HUMAnN 4 prescreen issue and input file format clarification

Hi all,

I’m running HUMAnN 4, and the workflow runs correctly with the demo.fastq file. However, when I try it on the other demo samples or on my own dataset, I get the following message:

“No species were selected from the prescreen.
Because of this the custom ChocoPhlAn database is empty.
This will result in zero species-specific gene families and pathways.”

My data consists of shotgun metagenomic/metatranscriptomic samples.
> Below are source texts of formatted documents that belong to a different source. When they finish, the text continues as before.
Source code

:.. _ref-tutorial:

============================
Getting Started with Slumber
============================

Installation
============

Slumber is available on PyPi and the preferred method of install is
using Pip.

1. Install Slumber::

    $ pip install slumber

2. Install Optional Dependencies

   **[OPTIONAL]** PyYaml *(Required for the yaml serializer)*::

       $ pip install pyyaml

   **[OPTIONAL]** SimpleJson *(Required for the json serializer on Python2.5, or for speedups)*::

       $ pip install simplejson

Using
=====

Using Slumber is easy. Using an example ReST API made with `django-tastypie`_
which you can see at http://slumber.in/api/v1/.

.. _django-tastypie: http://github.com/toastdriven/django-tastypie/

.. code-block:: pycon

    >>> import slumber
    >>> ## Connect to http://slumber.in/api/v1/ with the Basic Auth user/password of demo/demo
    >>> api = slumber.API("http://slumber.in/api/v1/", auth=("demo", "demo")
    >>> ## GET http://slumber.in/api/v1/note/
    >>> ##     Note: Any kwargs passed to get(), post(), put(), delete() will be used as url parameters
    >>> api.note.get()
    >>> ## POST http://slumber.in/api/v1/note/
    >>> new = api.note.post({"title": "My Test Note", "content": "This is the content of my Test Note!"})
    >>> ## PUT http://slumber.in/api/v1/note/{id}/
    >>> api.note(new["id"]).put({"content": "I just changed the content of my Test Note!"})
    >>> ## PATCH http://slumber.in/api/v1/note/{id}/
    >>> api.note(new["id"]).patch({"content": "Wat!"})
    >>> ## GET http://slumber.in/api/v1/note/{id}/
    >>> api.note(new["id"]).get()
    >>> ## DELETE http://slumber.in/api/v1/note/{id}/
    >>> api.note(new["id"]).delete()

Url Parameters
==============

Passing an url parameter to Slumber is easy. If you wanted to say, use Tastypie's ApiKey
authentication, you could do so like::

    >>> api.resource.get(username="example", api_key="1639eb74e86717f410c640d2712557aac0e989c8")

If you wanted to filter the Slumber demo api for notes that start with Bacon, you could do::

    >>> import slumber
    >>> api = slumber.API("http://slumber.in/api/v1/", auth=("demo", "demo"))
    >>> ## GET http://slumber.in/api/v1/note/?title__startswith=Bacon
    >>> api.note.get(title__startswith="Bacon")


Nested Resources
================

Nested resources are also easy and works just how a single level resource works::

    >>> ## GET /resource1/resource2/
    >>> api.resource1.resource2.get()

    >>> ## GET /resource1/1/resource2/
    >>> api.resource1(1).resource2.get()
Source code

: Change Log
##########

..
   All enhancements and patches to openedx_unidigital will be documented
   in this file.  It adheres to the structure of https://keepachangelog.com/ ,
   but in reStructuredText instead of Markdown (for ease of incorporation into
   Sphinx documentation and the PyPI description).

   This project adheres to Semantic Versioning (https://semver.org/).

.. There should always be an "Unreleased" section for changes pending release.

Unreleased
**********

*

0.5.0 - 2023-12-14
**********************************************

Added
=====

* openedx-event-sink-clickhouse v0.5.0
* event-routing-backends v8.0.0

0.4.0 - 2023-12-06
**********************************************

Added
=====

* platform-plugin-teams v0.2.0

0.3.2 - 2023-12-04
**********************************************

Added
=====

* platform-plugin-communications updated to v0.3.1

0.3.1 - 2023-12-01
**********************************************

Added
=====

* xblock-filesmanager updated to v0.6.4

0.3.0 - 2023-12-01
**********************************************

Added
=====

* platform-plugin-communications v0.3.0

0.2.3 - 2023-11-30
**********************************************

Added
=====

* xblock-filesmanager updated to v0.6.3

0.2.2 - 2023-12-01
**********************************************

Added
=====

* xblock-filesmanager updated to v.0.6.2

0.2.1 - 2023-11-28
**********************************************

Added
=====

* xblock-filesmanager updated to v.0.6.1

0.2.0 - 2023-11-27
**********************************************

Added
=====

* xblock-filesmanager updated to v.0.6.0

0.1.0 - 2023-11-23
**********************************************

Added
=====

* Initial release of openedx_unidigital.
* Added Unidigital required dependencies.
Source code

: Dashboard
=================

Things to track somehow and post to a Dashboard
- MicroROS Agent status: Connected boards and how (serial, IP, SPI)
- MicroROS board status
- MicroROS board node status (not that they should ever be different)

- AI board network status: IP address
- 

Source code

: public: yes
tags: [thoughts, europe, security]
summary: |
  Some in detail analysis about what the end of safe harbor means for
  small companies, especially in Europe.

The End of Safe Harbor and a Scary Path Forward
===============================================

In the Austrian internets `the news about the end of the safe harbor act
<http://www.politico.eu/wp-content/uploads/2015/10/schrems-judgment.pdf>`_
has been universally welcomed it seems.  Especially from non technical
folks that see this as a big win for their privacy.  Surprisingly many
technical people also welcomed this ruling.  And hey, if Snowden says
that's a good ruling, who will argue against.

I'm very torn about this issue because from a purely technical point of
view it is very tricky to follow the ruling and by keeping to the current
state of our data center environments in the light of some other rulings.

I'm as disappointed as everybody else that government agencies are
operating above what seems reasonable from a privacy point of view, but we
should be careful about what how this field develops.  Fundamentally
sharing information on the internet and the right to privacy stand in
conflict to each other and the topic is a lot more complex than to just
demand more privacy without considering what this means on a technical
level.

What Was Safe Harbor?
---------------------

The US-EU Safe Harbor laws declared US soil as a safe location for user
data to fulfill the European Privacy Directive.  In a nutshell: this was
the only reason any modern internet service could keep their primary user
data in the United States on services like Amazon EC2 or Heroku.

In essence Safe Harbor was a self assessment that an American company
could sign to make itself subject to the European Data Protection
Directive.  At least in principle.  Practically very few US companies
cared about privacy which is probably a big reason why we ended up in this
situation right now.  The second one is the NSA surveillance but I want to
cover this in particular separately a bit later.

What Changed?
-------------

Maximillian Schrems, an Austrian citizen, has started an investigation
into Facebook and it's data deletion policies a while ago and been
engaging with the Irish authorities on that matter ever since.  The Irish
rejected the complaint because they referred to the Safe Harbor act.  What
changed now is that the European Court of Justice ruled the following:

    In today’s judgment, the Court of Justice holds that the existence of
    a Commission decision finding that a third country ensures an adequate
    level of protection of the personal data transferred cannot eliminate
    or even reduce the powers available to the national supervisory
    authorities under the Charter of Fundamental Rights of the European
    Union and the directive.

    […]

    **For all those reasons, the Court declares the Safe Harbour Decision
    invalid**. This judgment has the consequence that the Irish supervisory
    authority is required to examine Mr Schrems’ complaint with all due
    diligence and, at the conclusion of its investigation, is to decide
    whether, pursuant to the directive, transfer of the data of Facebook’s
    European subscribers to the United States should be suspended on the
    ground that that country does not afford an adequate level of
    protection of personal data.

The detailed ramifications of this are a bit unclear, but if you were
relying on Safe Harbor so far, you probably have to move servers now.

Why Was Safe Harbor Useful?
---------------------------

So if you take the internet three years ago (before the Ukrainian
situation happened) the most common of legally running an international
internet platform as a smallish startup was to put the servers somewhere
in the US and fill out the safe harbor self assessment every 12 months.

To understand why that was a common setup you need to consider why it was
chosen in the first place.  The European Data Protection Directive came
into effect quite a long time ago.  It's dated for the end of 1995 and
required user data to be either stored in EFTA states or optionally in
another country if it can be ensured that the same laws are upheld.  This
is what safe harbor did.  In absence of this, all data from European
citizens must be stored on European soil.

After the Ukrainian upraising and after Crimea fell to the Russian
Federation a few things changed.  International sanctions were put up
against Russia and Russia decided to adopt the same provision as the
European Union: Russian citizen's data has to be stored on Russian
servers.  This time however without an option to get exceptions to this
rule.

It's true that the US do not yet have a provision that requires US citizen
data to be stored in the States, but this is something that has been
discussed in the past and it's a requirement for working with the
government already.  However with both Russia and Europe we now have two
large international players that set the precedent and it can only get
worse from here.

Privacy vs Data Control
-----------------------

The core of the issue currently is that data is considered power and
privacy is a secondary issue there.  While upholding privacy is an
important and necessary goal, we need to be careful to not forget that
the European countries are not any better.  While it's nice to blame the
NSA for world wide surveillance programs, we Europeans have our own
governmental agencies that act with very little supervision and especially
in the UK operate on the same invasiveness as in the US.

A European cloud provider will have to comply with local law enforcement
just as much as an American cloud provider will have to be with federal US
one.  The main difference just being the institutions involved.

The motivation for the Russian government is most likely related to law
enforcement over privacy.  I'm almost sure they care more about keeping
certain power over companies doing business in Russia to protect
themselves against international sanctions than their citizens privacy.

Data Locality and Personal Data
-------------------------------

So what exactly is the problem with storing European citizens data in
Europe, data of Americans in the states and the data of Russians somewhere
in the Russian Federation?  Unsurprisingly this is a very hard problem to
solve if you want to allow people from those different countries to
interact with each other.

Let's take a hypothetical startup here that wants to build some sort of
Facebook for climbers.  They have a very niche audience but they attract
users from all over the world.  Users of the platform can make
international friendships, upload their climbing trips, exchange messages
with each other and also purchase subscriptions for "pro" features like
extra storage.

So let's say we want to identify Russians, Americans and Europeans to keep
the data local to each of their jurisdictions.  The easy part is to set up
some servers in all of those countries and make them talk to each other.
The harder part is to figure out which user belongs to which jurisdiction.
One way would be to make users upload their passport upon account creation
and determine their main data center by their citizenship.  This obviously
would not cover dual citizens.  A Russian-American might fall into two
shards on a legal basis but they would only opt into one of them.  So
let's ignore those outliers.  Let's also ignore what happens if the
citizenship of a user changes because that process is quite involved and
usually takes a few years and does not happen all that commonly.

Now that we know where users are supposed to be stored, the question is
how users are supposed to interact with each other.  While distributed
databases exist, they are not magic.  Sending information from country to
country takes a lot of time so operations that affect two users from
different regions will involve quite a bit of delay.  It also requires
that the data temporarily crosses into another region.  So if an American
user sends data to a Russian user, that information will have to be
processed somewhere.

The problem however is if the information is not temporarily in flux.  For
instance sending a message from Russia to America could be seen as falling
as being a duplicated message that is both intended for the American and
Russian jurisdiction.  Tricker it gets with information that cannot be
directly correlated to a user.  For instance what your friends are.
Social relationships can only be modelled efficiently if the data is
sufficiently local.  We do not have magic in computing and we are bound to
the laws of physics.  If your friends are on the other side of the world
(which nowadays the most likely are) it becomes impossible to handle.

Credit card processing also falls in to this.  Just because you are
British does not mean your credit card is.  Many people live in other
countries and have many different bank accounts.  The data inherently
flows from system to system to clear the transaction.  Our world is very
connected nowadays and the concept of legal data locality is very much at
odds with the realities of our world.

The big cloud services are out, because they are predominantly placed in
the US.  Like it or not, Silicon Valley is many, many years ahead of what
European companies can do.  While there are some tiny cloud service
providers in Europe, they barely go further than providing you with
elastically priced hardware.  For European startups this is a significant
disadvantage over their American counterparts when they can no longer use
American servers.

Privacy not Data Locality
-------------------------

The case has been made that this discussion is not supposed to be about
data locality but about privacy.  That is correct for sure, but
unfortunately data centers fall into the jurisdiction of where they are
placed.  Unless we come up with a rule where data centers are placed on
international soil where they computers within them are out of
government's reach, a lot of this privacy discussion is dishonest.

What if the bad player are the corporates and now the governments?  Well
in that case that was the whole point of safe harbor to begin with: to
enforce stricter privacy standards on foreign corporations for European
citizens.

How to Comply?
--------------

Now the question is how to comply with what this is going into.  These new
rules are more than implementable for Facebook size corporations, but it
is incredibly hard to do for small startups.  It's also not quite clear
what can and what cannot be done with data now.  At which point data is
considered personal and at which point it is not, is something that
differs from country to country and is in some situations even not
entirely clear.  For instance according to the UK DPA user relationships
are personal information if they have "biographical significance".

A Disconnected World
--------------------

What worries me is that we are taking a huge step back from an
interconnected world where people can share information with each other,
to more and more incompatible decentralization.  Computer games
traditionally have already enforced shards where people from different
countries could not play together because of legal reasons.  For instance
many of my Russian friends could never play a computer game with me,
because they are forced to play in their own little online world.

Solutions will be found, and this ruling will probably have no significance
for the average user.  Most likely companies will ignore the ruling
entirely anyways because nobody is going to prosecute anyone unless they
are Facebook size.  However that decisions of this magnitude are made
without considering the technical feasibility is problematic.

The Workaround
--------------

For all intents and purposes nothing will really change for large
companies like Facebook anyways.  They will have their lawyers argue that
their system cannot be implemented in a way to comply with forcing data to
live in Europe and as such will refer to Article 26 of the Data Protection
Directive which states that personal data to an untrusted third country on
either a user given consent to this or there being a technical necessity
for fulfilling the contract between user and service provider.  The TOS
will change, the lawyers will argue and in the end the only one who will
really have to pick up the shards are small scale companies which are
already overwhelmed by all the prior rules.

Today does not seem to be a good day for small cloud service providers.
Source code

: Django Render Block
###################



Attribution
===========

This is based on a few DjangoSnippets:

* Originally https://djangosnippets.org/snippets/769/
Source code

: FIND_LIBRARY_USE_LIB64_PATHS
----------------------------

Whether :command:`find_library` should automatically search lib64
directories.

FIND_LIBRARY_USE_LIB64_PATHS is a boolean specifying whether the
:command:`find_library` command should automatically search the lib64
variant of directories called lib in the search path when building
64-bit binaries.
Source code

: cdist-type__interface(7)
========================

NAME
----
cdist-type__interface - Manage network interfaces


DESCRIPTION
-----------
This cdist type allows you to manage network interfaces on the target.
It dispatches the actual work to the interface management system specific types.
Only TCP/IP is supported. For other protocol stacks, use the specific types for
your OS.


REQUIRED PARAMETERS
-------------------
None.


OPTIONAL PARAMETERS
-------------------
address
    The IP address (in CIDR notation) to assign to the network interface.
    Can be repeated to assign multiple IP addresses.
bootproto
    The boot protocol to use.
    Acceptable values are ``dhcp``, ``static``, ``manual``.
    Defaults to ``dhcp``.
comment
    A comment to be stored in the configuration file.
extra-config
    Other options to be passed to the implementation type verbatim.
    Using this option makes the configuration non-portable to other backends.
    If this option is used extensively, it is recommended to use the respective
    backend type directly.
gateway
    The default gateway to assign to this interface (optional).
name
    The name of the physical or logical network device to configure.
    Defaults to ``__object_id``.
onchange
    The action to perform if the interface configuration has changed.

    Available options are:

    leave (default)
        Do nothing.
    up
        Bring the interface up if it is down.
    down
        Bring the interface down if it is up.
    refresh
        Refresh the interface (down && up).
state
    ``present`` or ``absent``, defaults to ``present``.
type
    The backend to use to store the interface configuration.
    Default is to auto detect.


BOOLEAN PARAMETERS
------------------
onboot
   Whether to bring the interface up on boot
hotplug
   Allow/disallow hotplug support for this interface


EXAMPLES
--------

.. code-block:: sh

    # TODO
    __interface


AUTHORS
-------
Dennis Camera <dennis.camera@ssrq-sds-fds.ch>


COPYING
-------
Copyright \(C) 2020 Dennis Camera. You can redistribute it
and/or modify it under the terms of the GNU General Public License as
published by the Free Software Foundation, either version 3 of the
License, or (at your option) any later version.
I also have a related question: when running MetaPhlAn alone, I normally provide both R1 and R2 FASTQ files for a sample. Since HUMAnN accepts a single input file, should I supply the scaffold/contig FASTA instead, or can HUMAnN work directly with paired-end R1 and R2 files?

Thank you.

Can you tell us more about the other samples you’re trying? What kind of environment, sequencing technology, sequencing depth?

For HUMAnN, we recommend concatenating your R1 and R2 files as a single input. HUMAnN isn’t designed for analyzing contig-level inputs: it expects QC’ed (but not assembled) short shotgun sequencing reads.

Hi @franzosa, The samples I’m working with are calf rectal swabs processed using Illumina Stranded Total RNA Prep with Ribo-Zero Plus, sequenced on a NovaSeq. MetaPhlAn 4.2.2 gives good profiles on these datasets. I’ve been trying contig-level inputs for HUMAnN. So now Following your recommendation, I’ll concatenate a few samples and test that approach but I’m still seeing the same prescreen error even when using the demo samples.